DATI DI PARTENZA →

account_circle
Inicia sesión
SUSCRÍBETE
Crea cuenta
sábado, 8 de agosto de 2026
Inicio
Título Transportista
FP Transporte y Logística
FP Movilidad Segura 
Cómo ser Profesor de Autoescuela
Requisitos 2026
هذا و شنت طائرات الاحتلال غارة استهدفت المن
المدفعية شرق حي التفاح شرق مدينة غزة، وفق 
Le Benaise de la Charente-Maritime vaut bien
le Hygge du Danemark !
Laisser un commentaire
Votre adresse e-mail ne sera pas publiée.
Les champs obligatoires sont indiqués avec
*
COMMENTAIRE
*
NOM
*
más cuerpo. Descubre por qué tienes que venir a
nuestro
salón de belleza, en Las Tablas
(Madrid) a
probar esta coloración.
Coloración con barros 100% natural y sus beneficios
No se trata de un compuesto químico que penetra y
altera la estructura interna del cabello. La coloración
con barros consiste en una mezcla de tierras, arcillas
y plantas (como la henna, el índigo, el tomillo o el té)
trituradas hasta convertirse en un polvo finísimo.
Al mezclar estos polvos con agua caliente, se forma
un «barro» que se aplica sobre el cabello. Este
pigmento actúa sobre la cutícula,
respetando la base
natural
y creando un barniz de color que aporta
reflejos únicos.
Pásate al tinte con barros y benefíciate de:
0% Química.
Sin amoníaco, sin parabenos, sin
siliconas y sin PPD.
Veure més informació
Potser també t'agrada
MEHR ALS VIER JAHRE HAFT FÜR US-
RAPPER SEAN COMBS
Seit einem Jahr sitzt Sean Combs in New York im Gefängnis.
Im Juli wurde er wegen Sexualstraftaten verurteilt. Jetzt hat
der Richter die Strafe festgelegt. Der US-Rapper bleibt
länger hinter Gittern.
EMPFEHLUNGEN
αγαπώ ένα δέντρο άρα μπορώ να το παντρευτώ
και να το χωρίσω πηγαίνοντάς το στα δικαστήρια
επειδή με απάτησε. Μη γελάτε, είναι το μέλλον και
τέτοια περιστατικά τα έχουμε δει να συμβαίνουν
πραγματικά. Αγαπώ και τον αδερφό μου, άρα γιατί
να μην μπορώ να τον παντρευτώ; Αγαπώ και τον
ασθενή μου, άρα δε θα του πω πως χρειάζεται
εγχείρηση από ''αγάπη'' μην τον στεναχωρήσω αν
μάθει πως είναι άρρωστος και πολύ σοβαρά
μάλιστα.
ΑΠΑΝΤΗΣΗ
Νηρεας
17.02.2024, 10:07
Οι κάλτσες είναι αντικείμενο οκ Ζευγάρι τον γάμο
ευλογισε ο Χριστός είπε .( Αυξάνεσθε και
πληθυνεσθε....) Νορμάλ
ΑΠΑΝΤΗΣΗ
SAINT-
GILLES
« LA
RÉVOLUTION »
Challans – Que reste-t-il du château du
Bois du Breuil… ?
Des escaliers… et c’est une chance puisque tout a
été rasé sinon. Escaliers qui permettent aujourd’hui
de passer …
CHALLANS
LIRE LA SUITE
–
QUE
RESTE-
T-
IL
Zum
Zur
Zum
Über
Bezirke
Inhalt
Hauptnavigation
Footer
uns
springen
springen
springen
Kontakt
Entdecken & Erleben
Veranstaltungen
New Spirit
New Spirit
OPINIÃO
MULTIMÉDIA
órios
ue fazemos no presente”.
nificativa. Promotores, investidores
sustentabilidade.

---

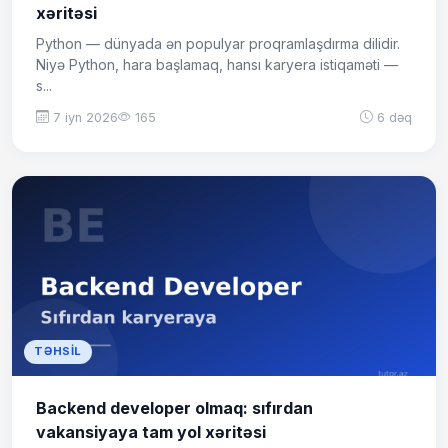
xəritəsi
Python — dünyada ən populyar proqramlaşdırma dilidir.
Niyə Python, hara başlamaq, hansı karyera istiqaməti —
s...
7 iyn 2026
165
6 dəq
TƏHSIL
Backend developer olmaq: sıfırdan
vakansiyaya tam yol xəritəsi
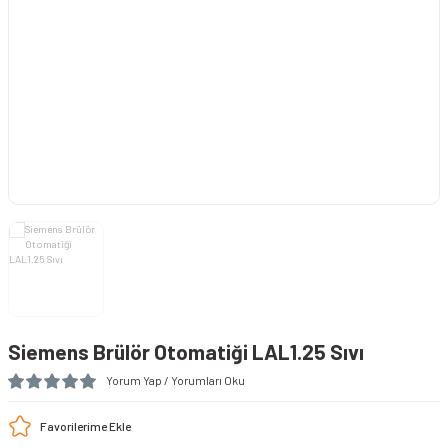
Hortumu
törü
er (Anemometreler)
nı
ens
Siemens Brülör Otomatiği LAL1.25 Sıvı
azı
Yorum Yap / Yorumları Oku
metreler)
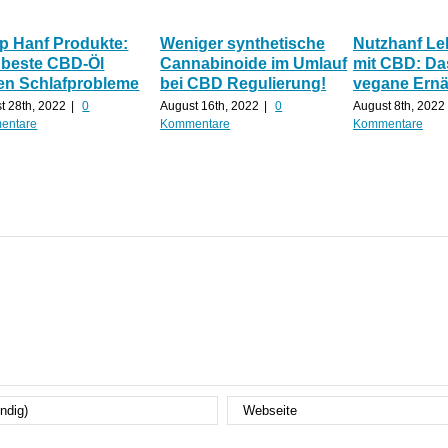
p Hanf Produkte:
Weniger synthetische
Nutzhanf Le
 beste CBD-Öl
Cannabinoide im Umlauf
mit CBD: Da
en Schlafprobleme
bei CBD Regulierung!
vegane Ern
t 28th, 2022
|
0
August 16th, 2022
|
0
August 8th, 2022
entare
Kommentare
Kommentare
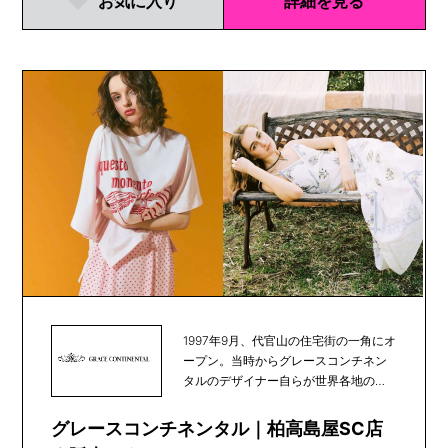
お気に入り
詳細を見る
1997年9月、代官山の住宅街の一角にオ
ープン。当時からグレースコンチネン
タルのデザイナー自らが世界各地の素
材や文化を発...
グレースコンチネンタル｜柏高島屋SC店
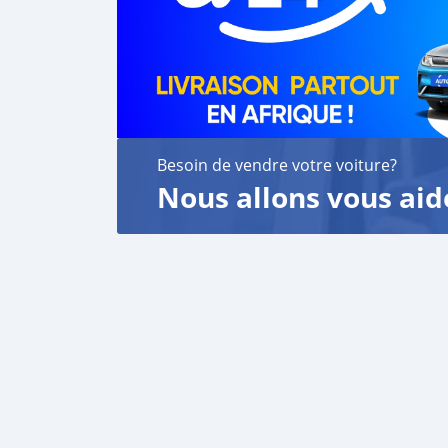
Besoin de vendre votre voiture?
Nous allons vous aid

---

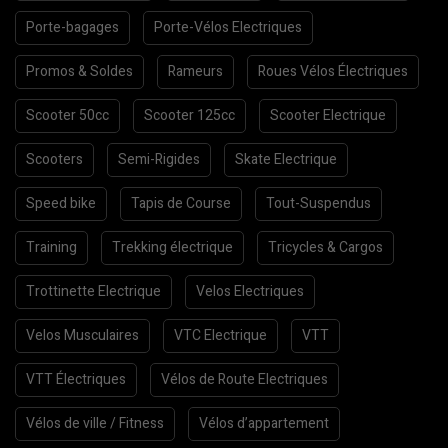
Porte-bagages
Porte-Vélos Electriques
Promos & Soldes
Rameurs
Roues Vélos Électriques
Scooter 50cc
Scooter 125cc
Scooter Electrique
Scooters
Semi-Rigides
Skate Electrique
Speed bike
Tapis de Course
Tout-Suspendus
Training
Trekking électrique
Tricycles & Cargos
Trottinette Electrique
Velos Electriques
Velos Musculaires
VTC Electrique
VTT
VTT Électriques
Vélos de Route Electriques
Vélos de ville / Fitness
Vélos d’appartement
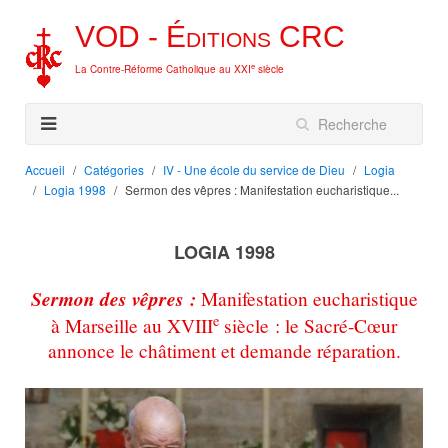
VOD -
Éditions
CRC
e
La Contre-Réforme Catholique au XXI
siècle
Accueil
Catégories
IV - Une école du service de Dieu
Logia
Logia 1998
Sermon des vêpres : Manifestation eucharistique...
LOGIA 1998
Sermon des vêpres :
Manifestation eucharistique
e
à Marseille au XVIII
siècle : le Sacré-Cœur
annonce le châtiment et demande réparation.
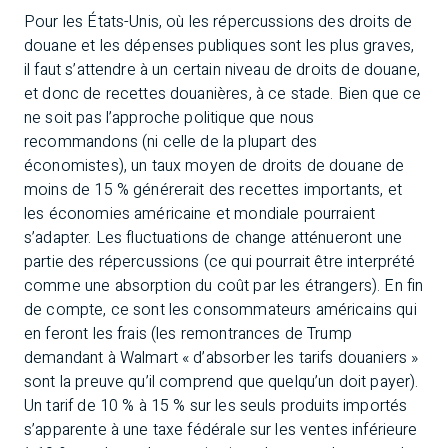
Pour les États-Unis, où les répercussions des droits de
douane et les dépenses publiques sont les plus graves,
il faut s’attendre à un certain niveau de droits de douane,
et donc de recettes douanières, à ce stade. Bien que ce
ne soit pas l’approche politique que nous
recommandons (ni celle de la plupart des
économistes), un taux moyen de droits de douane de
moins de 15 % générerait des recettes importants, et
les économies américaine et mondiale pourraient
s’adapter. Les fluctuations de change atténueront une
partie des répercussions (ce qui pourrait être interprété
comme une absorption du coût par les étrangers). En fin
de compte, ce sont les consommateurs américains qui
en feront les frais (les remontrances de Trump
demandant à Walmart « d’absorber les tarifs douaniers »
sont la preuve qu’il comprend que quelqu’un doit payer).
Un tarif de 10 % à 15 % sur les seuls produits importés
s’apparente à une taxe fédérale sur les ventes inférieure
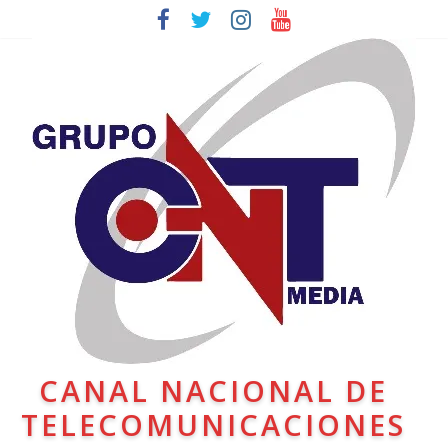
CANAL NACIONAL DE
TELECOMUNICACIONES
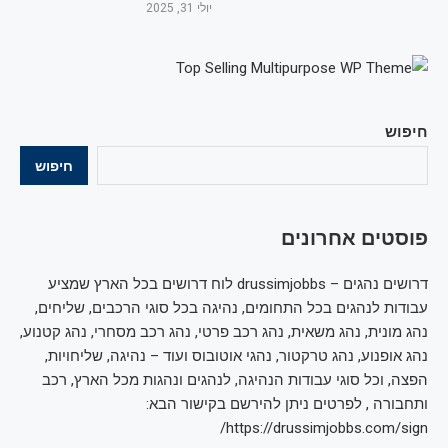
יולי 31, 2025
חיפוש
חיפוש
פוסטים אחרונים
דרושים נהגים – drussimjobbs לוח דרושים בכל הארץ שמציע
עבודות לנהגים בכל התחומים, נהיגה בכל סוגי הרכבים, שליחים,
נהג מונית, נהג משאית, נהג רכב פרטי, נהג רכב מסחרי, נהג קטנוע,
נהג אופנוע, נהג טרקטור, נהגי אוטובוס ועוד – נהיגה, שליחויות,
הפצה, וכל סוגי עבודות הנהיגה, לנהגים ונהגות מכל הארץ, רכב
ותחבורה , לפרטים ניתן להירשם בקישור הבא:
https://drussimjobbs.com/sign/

CONSEGNA → Riporti le righe a partire da quella che contiene "יולי 31, 2025" e fino a quella che contiene "נהג מונית, נהג", sostituendo "פוסטים אחרונים" con "פוסטים חדשים" e lasciando invariato tutto il resto.

SOLUZIONE DELL'ESERCIZIO →
יולי 31, 2025
חיפוש
חיפוש
פוסטים חדשים
דרושים נהגים – drussimjobbs לוח דרושים בכל הארץ שמציע
עבודות לנהגים בכל התחומים, נהיגה בכל סוגי הרכבים, שליחים,
נהג מונית, נהג משאית, נהג רכב פרטי, נהג רכב מסחרי, נהג קטנוע,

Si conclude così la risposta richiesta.